Task item –
Please give the lines of the records as a Markdown table with the columns Row and Line, starting with the line containing "Kennis, kunde en vaardigheden" and going through the end of the records. Include only those lines and leave out any blank ones.

Page-level text extractions –
———
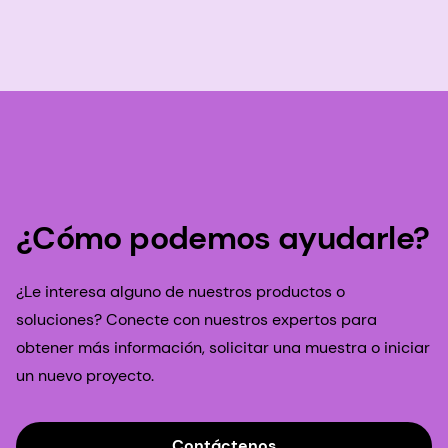
¿Cómo podemos ayudarle?
¿Le interesa alguno de nuestros productos o
soluciones? Conecte con nuestros expertos para
obtener más información, solicitar una muestra o iniciar
un nuevo proyecto.
Contáctenos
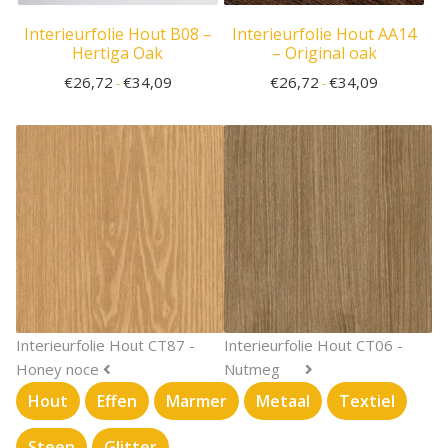
Interieurfolie Hout B08 –
Interieurfolie Hout AA14
Hertiga Oak
– Original oak
€
26,72
€
34,09
€
26,72
€
34,09
-
-
Interieurfolie Hout CT87 -
Interieurfolie Hout CT06 -
Honey noce
Nutmeg
Hout
Effen
Marmer
Metaal
Textiel
Steen
Glitter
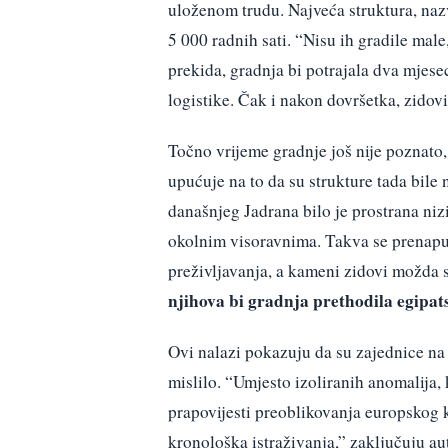
uloženom trudu. Najveća struktura, naz
5 000 radnih sati. “Nisu ih gradile male
prekida, gradnja bi potrajala dva mjese
logistike. Čak i nakon dovršetka, zidovi
Točno vrijeme gradnje još nije poznato,
upućuje na to da su strukture tada bil
današnjeg Jadrana bilo je prostrana niz
okolnim visoravnima. Takva se prenapu
preživljavanja, a kameni zidovi možda s
njihova bi gradnja prethodila egipat
Ovi nalazi pokazuju da su zajednice na
mislilo. “Umjesto izoliranih anomalija,
prapovijesti preoblikovanja europskog k
kronološka istraživanja,” zaključuju aut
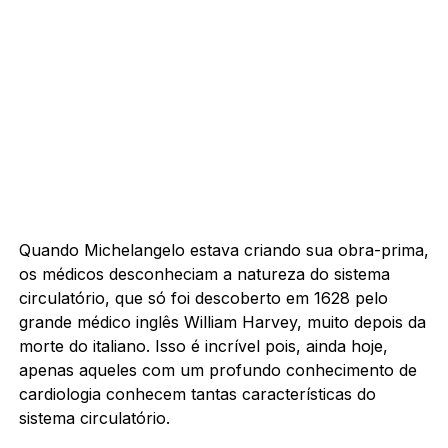
Quando Michelangelo estava criando sua obra-prima,
os médicos desconheciam a natureza do sistema
circulatório, que só foi descoberto em 1628 pelo
grande médico inglês William Harvey, muito depois da
morte do italiano. Isso é incrível pois, ainda hoje,
apenas aqueles com um profundo conhecimento de
cardiologia conhecem tantas características do
sistema circulatório.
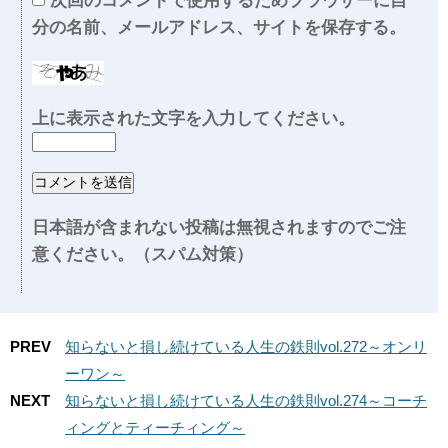
次回のコメントで使用するためブラウザーに自
分の名前、メールアドレス、サイトを保存する。
上に表示された文字を入力してください。
日本語が含まれない投稿は無視されますのでご注
意ください。（スパム対策）
PREV
知らないと損し続けている人生の鉄則vol.272～オンリ
ーワン～
NEXT
知らないと損し続けている人生の鉄則vol.274～コーチ
ィングとティーチィング～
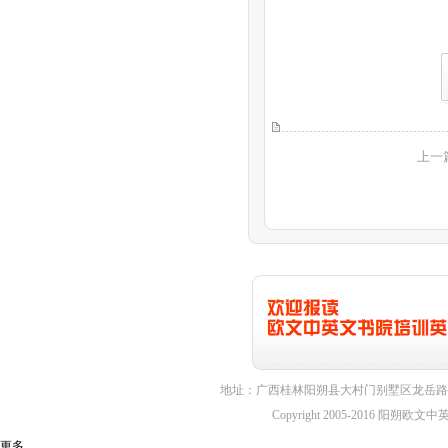
上一
地址：广西桂林阳朔县大村门别墅区龙岳路1
Copyright 2005-2016 
更多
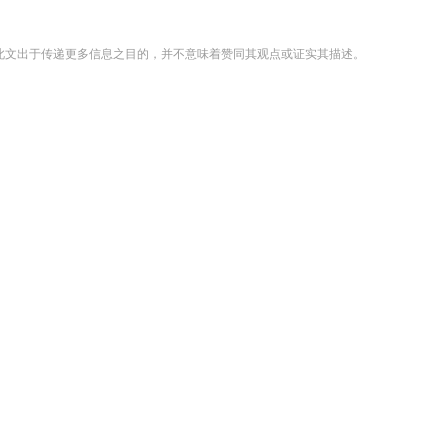
登载此文出于传递更多信息之目的，并不意味着赞同其观点或证实其描述。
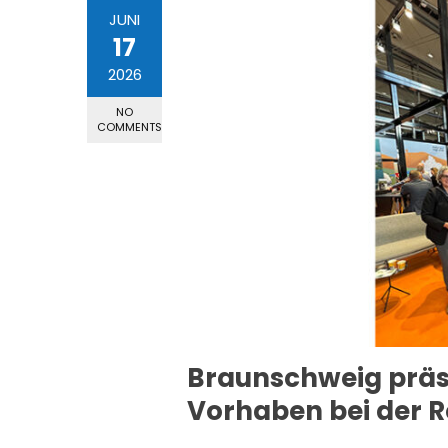
JUNI
17
2026
NO
COMMENTS
Braunschweig präs
Vorhaben bei der R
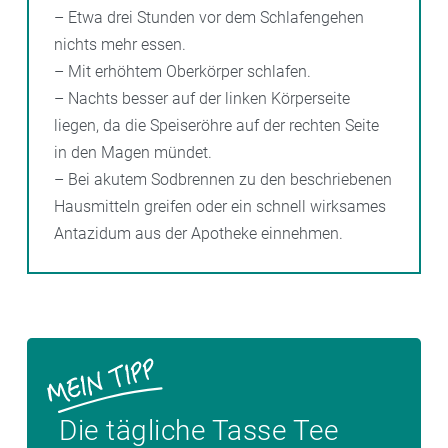
– Etwa drei Stunden vor dem Schlafengehen
nichts mehr essen.
– Mit erhöhtem Oberkörper schlafen.
– Nachts besser auf der linken Körperseite
liegen, da die Speiseröhre auf der rechten Seite
in den Magen mündet.
– Bei akutem Sodbrennen zu den beschriebenen
Hausmitteln greifen oder ein schnell wirksames
Antazidum aus der Apotheke einnehmen.
Die tägliche Tasse Tee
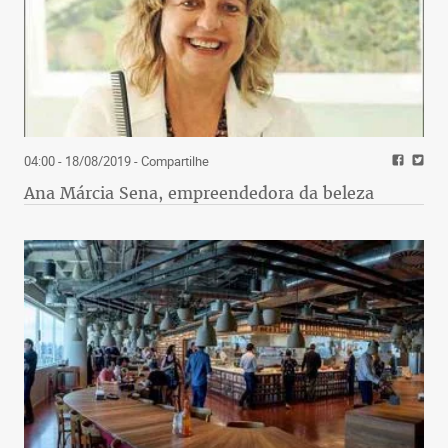
04:00 - 18/08/2019
- Compartilhe
Ana Márcia Sena, empreendedora da beleza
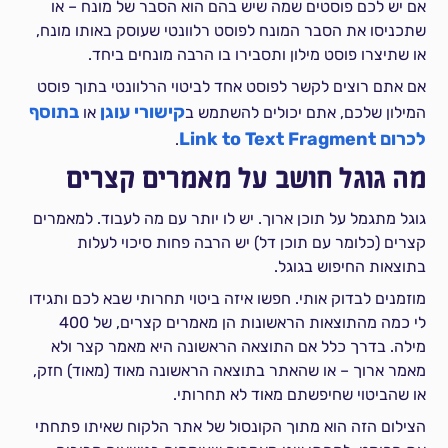
אם יש לכם פוסטים שמה שיש בהם הוא הסבר של מונח – או
שתכניסו את הסבר המונח לפוסט רלוונטי שעוסק באותו מונח,
או שתיצרו פוסט מילון ותסבירו בו הרבה מונחים ביחד.
אם אתם רוצים לקשר לפוסט אחד לביטוי הרלוונטי בתוך פוסט
קישורי עוגן
בתוסף
המילון שלכם, אתם יכולים להשתמש ב
או
לכרום Link to Text Fragment
.
מה גוגל חושב על מאמרים קצרים
גוגל מתגמל על תוכן ארוך. יש לו יותר עם מה לעבוד. למאמרים
קצרים (כלומר עם תוכן דל) יש הרבה פחות סיכוי לעלות
בתוצאות החיפוש בגוגל.
מוזמנים לבדוק אותי. חפשו איזה ביטוי תחרותי שבא לכם ותגידו
לי כמה מהתוצאות הראשונות הן מאמרים קצרים, של 400
מילה. בדרך כלל אם התוצאה הראשונה היא מאמר קצר ולא
מאמר ארוך – או שהאתר בתוצאה הראשונה מאוד (מאוד) חזק,
או שהביטוי שחיפשתם מאוד לא תחרותי.
הצילום הזה הוא מתוך הקונסול של אתר הלקוח שאיתו פתחתי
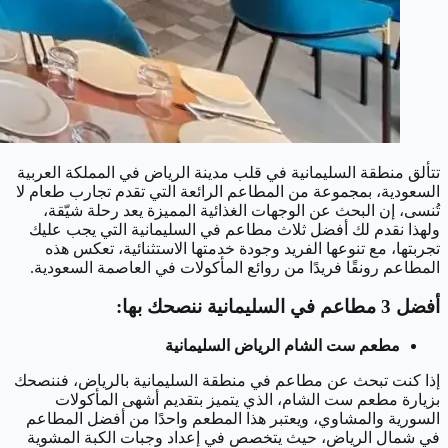
تتألق منطقة السليمانية في قلب مدينة الرياض في المملكة العربية
السعودية، بمجموعة من المطاعم الرائعة التي تقدم تجارب طعام لا
تُنسى، إن البحث عن الوجهات الغذائية المميزة يعد رحلة شيّقة،
ولهذا نقدم لك أفضل ثلاث مطاعم في السليمانية التي يجب عليك
تجربتها، مع تنوعها الفريد وجودة خدمتها الاستثنائية، تعكس هذه
المطاعم رونقًا فريدًا من روائع المأكولات في العاصمة السعودية.
أفضل 3 مطاعم في السليمانية ننصحك بها:
مطعم ست الشام الرياض السليمانية
إذا كنت تبحث عن مطاعم في منطقة السليمانية بالرياض، فننصحك
بزيارة مطعم ست الشام، الذي يتميز بتقديم أشهى المأكولات
السورية والمشاوي، ويعتبر هذا المطعم واحدًا من أفضل المطاعم
في شمال الرياض، حيث يتخصص في إعداد وجبات الكبة المشوية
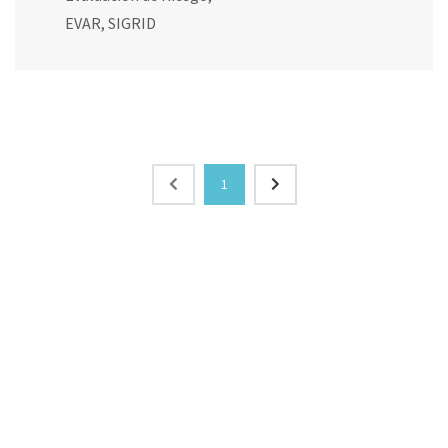
EVAR
,
SIGRID
1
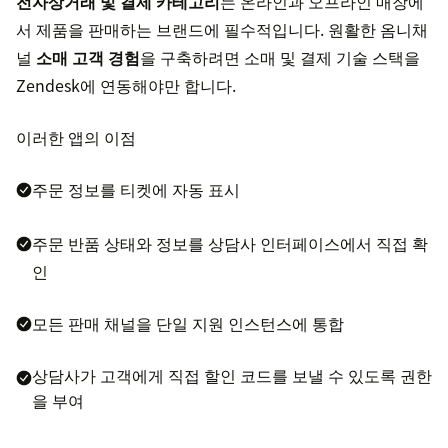
전자상거래 및 결제 카테고리
는 온라인과 오프라인 매장에
서 제품을 판매하는 브랜드에 필수적입니다. 원활한 옴니채
널
소매 고객 경험
을 구축하려면 소매 및 결제 기술 스택을
Zendesk에 연동해야만 합니다.
이러한 앱의 이점
주문 정보를 티켓에 자동 표시
주문 반품 상태와 정보를 상담사 인터페이스에서 직접 확
인
모든 판매 채널을 단일 지원 인스턴스에 통합
상담사가 고객에게 직접 할인 코드를 보낼 수 있도록 권한
을 부여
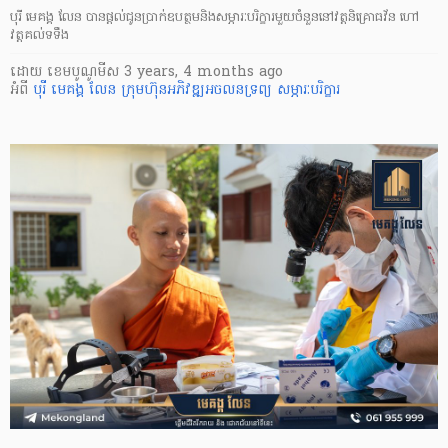
បុរី មេគង្គ លែន បានផ្តល់ជូនប្រាក់ឧបត្ថមនិងសម្ភារៈបរិក្ខារមួយចំនួននៅវត្តនិគ្រោធវ័ន ហៅ
វត្តគល់ទទឹង
ដោយ
​ ខេមបូណូមីស
3 years, 4 months ago
អំពី
បុរី មេគង្គ លែន
ក្រុមហ៊ុនអភិវឌ្ឍអចលនទ្រព្យ
សម្ភារៈបរិក្ខារ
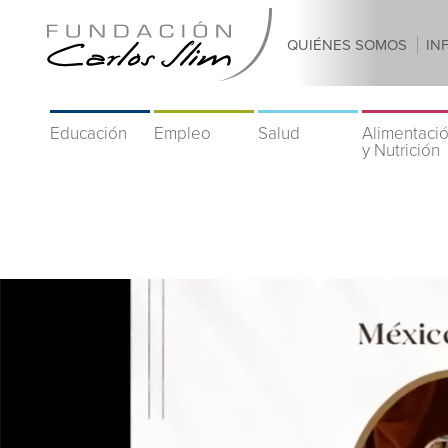
QUIÉNES SOMOS
IN
Educación
Empleo
Salud
Alimentaci
y Nutrición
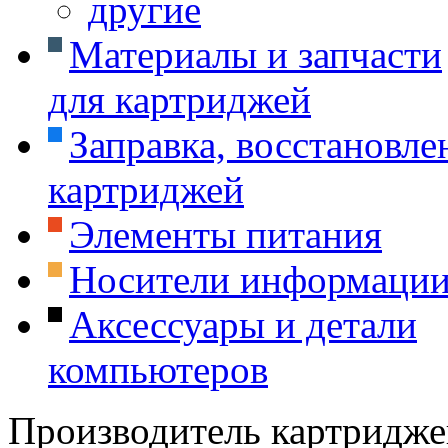
другие
Материалы и запчасти
для картриджей
Заправка, восстановле
картриджей
Элементы питания
Носители информаци
Аксессуары и детали
компьютеров
Производитель картридже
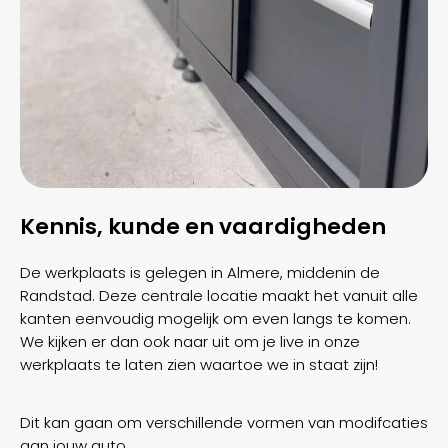
Kennis, kunde en vaardigheden
De werkplaats
is gelegen in Almere, middenin de
Randstad. Deze centrale locatie maakt het vanuit alle
kanten eenvoudig mogelijk om even langs te komen.
We kijken er dan ook naar uit om je live in onze
werkplaats te laten zien waartoe we in staat zijn!
Dit kan gaan om verschillende vormen van modifcaties
aan jouw auto.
———
Task response –
| Row | Line |
|---|---|
| 1 | Kennis, kunde en vaardigheden |
| 2 | De werkplaats |
| 3 | is gelegen in Almere, middenin de |
| 4 | Randstad. Deze centrale locatie maakt het vanuit alle |
| 5 | kanten eenvoudig mogelijk om even langs te komen. |
| 6 | We kijken er dan ook naar uit om je live in onze |
| 7 | werkplaats te laten zien waartoe we in staat zijn! |
| 8 | Dit kan gaan om verschillende vormen van modifcaties |
| 9 | aan jouw auto. |